── THE DATA

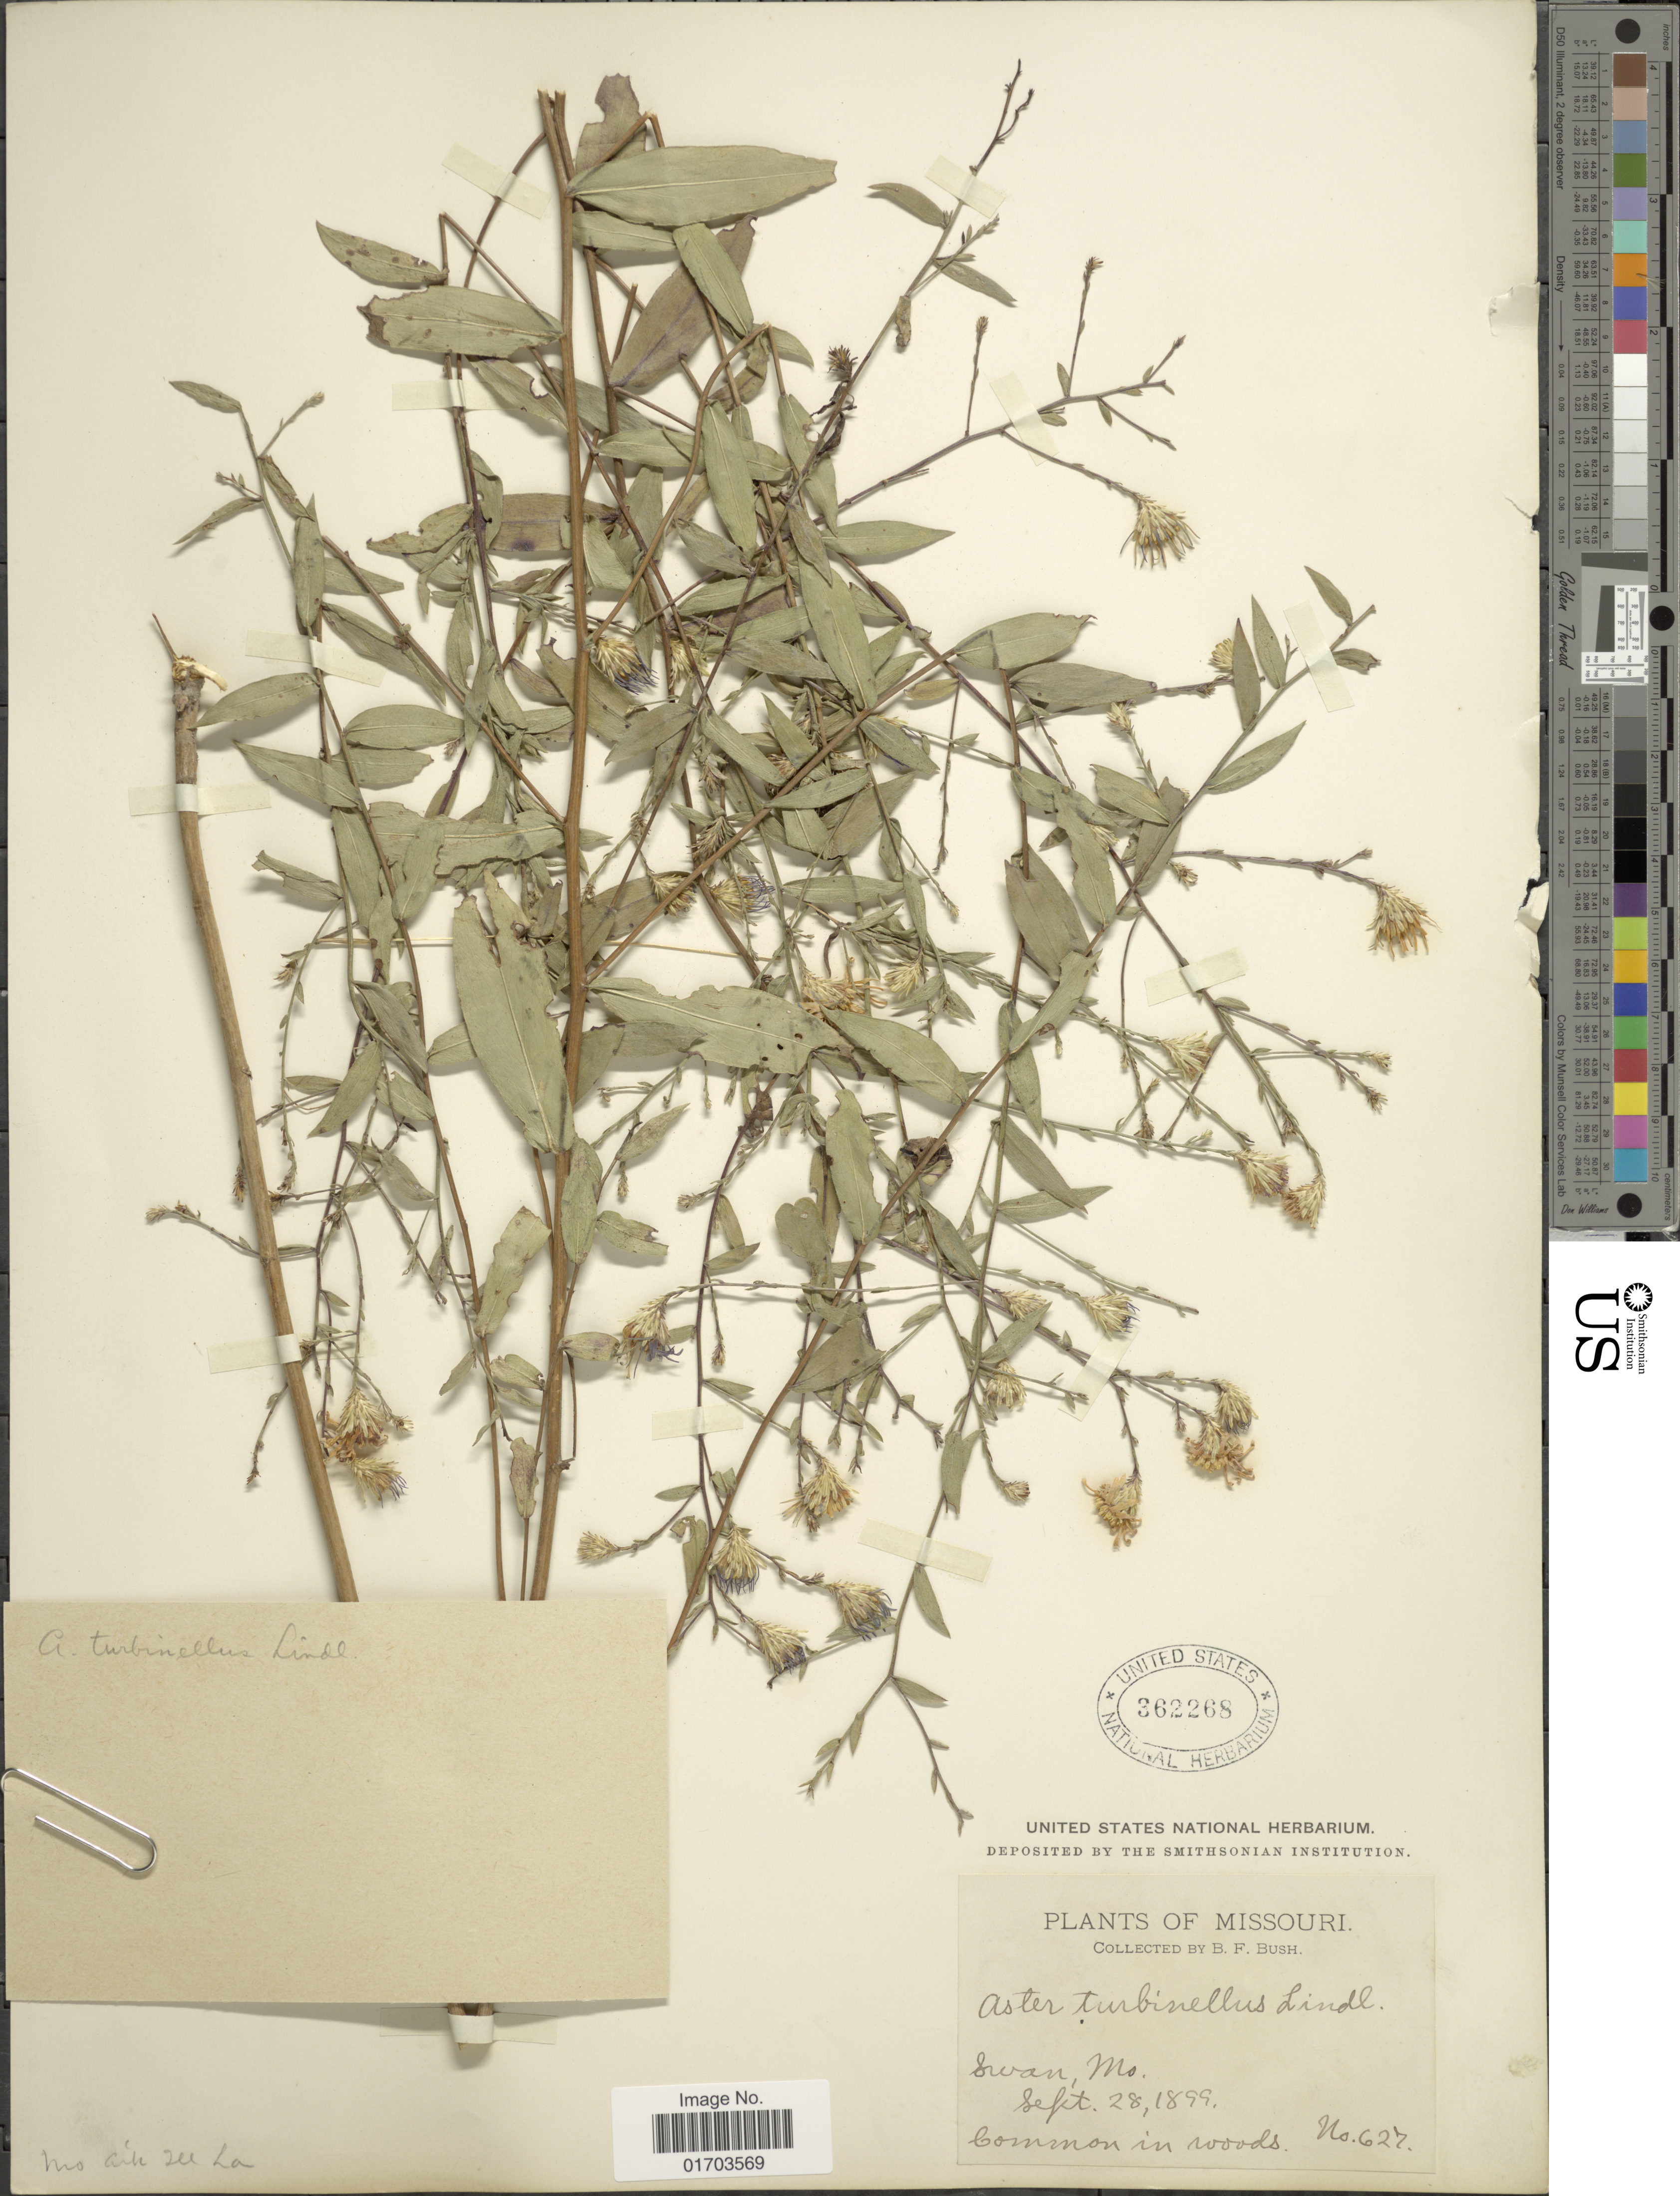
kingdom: Plantae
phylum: Tracheophyta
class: Magnoliopsida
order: Asterales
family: Asteraceae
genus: Symphyotrichum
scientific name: Symphyotrichum turbinellum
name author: (Lindl.) G.L. Nesom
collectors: B. F. Bush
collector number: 627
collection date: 1899-09-28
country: United States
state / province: Missouri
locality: Missouri. Swan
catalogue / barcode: US 362268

────

- AIM:
Starting at the line that contains "collector number: 627" and ending at the last line of the items, turn those lines into a Markdown table with the columns Row and Line, leaving out any blank lines.

- FULL OUTPUT:
| Row | Line |
|---|---|
| 1 | collector number: 627 |
| 2 | collection date: 1899-09-28 |
| 3 | country: United States |
| 4 | state / province: Missouri |
| 5 | locality: Missouri. Swan |
| 6 | catalogue / barcode: US 362268 |